# New tank



## pcrose (Mar 9, 2003)

I just got a 55 gallon muhwhahaha and I am filling the bottom with marbles.


----------



## jmath (Mar 4, 2003)

great , how many oscars and what size


----------



## pcrose (Mar 9, 2003)

2 oscars a juvenile size and a little bigger than a juvi 6-7 inches and oscar is 5 inches around there. I have a convict chiclid in with it and soon a fire eel my tank is going to rock with marbles.


----------



## RhomZilla (Feb 12, 2003)

Marbles, huh. You most def have to post pix of that in the Show your Aqwuarium forum. HOnestly never seen a marbled fdor gravel fishtank.


----------



## thePACK (Jan 3, 2003)

blue marble by chance???congrads on your new tank


----------



## Poseidon X (Jan 31, 2003)

Im doing somthing similiar but with orange oval stones. You should probably have a bag of additional substrate in the tank though if you dont have wet/dry filtration.


----------



## Mr. Hannibal (Feb 21, 2003)

I have a 55g with 2 little Oscars, 2 little Tambaquis (Pacus) and 2 little Festivums...you should buy a bigger tank in the future as i will!


----------



## Innes (Jan 13, 2003)

pcrose said:


> and soon a fire eel my tank is going to rock with marbles.

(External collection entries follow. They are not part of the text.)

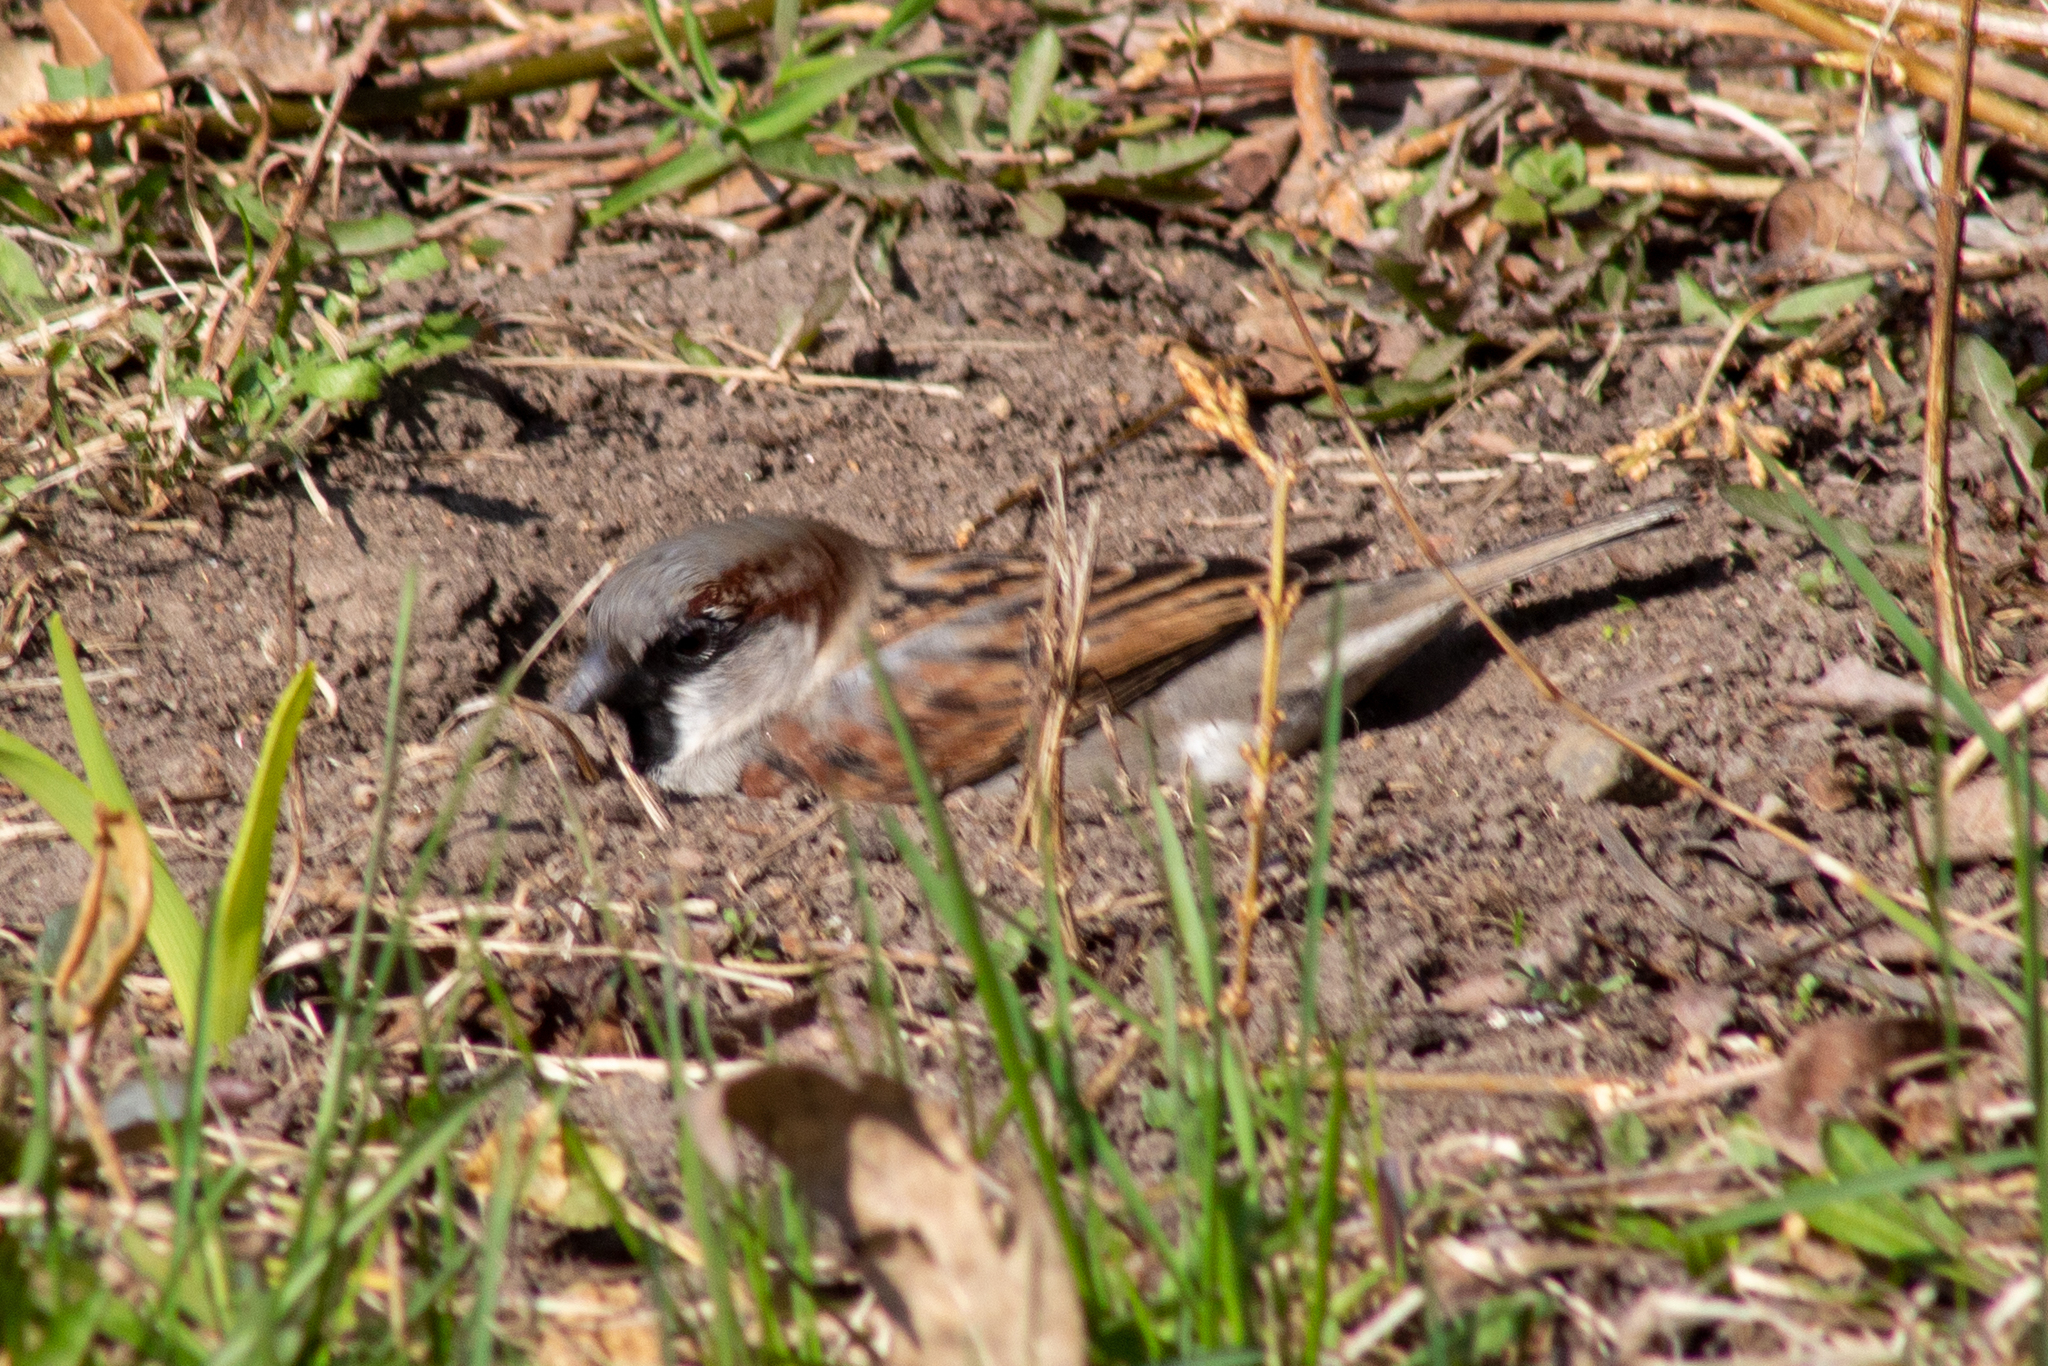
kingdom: Animalia
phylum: Chordata
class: Aves
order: Passeriformes
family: Passeridae
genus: Passer
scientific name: Passer domesticus
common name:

 the fire eel will want you to have small grain gravel or sand - not marbles


----------



## thePACK (Jan 3, 2003)

Innes said:


> pcrose said:
> 
> 
> > and soon a fire eel my tank is going to rock with marbles.
> ...


 all is true..they like to burrow into the sand...


----------



## Grosse Gurke (Jan 3, 2003)

_Moved to Non-Piranha Discussion_


----------